Mas embora o atual Partido de Esquerda tenha se tornado mais popular desde que foi oficialmente formado em 2007 - seus laços históricos diretos com o comunismo e a política externa de extrema esquerda podem mantê-lo para sempre fora do governo.

História comunista e pontos de vista linha-dura

Die Linke foi formado como uma fusão de dois partidos: o Partido do Socialismo Democrático (PDS) e um novo partido do Trabalho e Justiça Social. O PDS é o sucessor direto do Partido da Unidade Socialista da Alemanha, o partido comunista que governou na Alemanha Oriental de 1946 a 1989.

“Muitas pessoas na Alemanha veem esse legado como um grande problema”, disse o Dr. Thorsten Holzhauser, pesquisador associado da Theodor Heuss House Foundation em Stuttgart.

"Por outro lado, o partido está se desradicalizando há alguns anos ou mesmo décadas. Ele mudou para um perfil social-democrata mais de esquerda nos últimos anos, o que também é algo que muitas pessoas reconheceram."

Mas Die Linke está bastante polarizado internamente com políticas mais moderadas na Alemanha Oriental e vozes mais radicais em algumas regiões da Alemanha Ocidental.

Enquanto uma geração mais jovem de eleitores está mais conectada às questões de justiça social e tópicos políticos quentes, como clima, feminismo, anti-racismo e migração, outras partes do partido apelam mais para o populismo e competem com a Alternativa de extrema direita para a Alemanha (AfD), dizem os especialistas.
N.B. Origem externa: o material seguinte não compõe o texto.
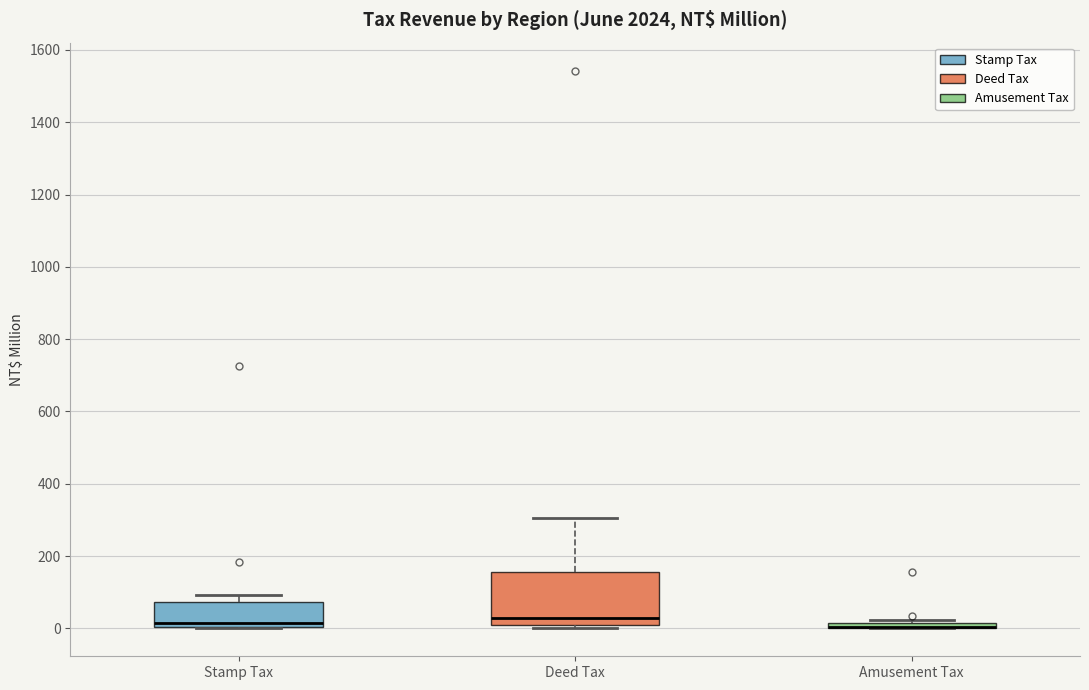

Comparing the boxes themselves (not the whiskers), which one is the tallest?

Deed Tax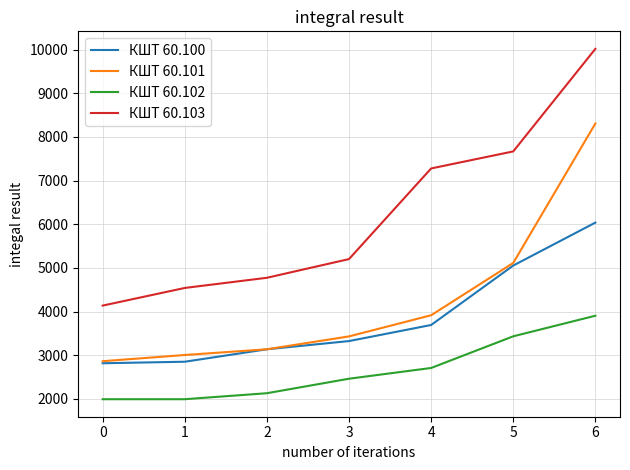

True or false: КШТ 60.100 and КШТ 60.103 intersect in this chart.

False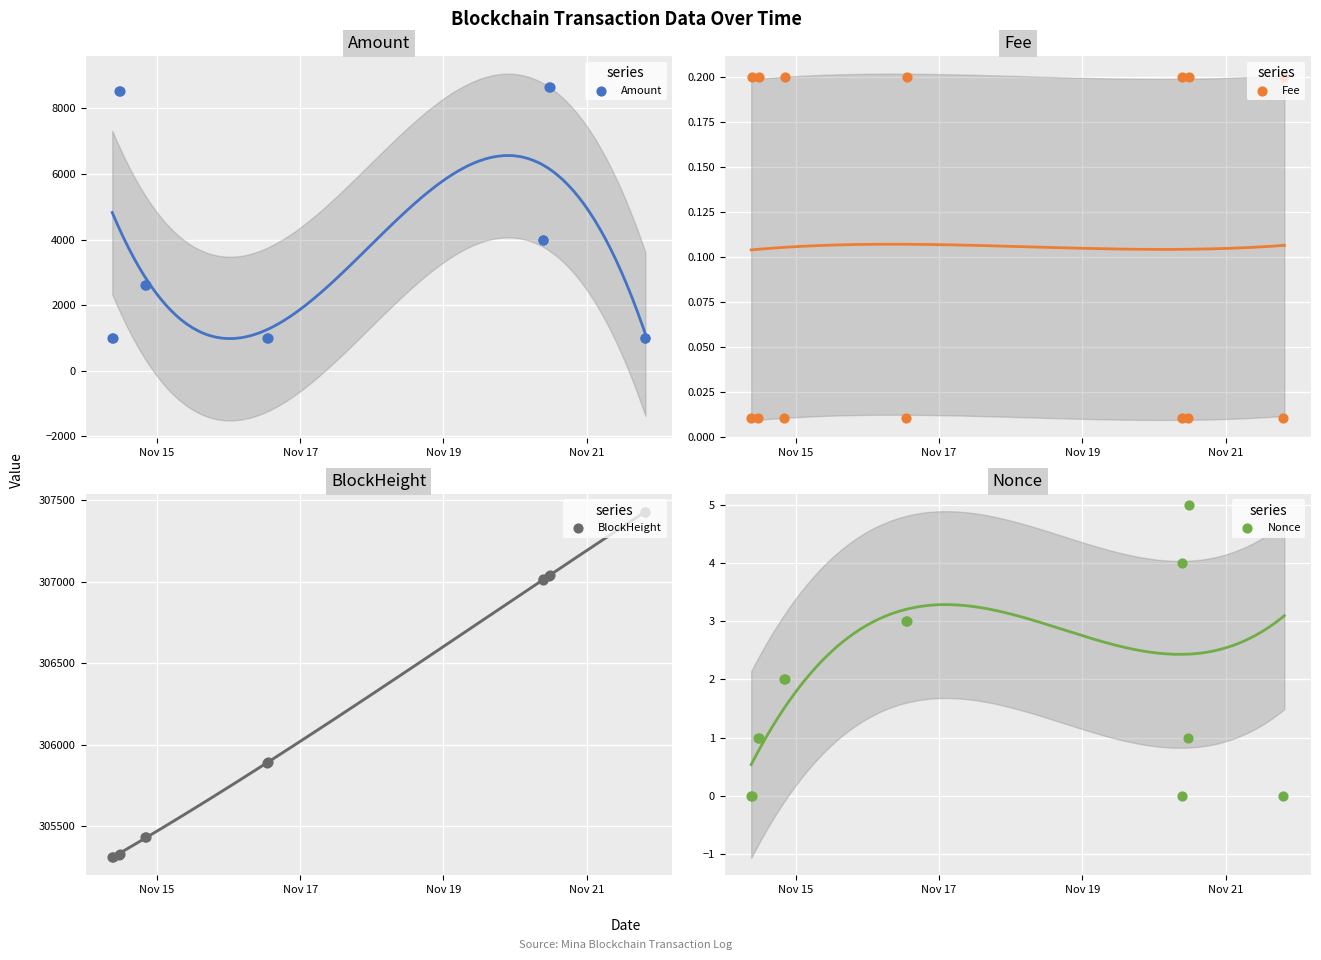

Which series reaches the maximum Y coordinate?

BlockHeight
O partido tem atualmente um ministro-presidente de estado: Bodo Ramelow na Turíngia.

Mas algumas das visões de política externa de linha dura do partido o tornam uma escolha improvável para um parceiro de governo.

“O partido sempre disse que quer se livrar da OTAN, e é um partido que vem da Alemanha Oriental, de uma cultura política muito pró-Rússia, uma cultura política muito antiocidental, então isso está no DNA do festa ”, diz Holzhauser.

Die Linke quer a Alemanha fora da OTAN e nenhum destacamento estrangeiro de militares alemães, o Bundeswehr.

“Não vamos participar de um governo que trava guerras e permite missões de combate do Bundeswehr no exterior, que promove o armamento e a militarização. No longo prazo, estamos aderindo à visão de um mundo sem exércitos ”, diz a plataforma.

Die Linke também rejeita tratar a Rússia e a China como “inimigas” e quer relações mais estreitas com os dois países.

'Improvável' para se juntar a uma coalizão

"Há uma chance. Não é uma chance muito grande, mas há uma chance (Die Linke poderia entrar em uma coalizão) ", diz Holzhauser, mas tradicionalmente as" táticas de intimidação dos conservadores têm sido muito fortes na mobilização contra uma aliança de esquerda ".

O Die Linke, que costumava votar antes dos Verdes e da Alternativa para a Alemanha (AfD), pode ter problemas para angariar apoio no futuro, disse ele, à medida que se torna menos um partido populista e mais estabelecido.

“Embora no passado o Die Linke tenha tido bastante sucesso como uma força um tanto populista que se mobilizou contra o establishment político da Alemanha Ocidental, hoje em dia, o partido é cada vez mais parte do establishment”, diz Holzhauser.https: //www.euronews .com / embed / 1660084

“Para muitos eleitores, especialmente na Alemanha Oriental, ele se integrou com sucesso ao sistema partidário alemão. Portanto, este é o outro lado da moeda de seu próprio sucesso, que está se tornando mais integrado e estabelecido, mas ao mesmo tempo perde a atração como uma força populista. ”

Em questões sociais, é mais provável que haja demandas semelhantes aos verdes e sociais-democratas, incluindo um imposto sobre a fortuna e um salário mínimo mais alto. São ideias de plataforma que não se concretizaram na atual coalizão SPD / CDU.

Mas se isso significa que eles entrarão no governo ainda não se sabe, apesar das grandes esperanças percebidas pelos líderes do partido.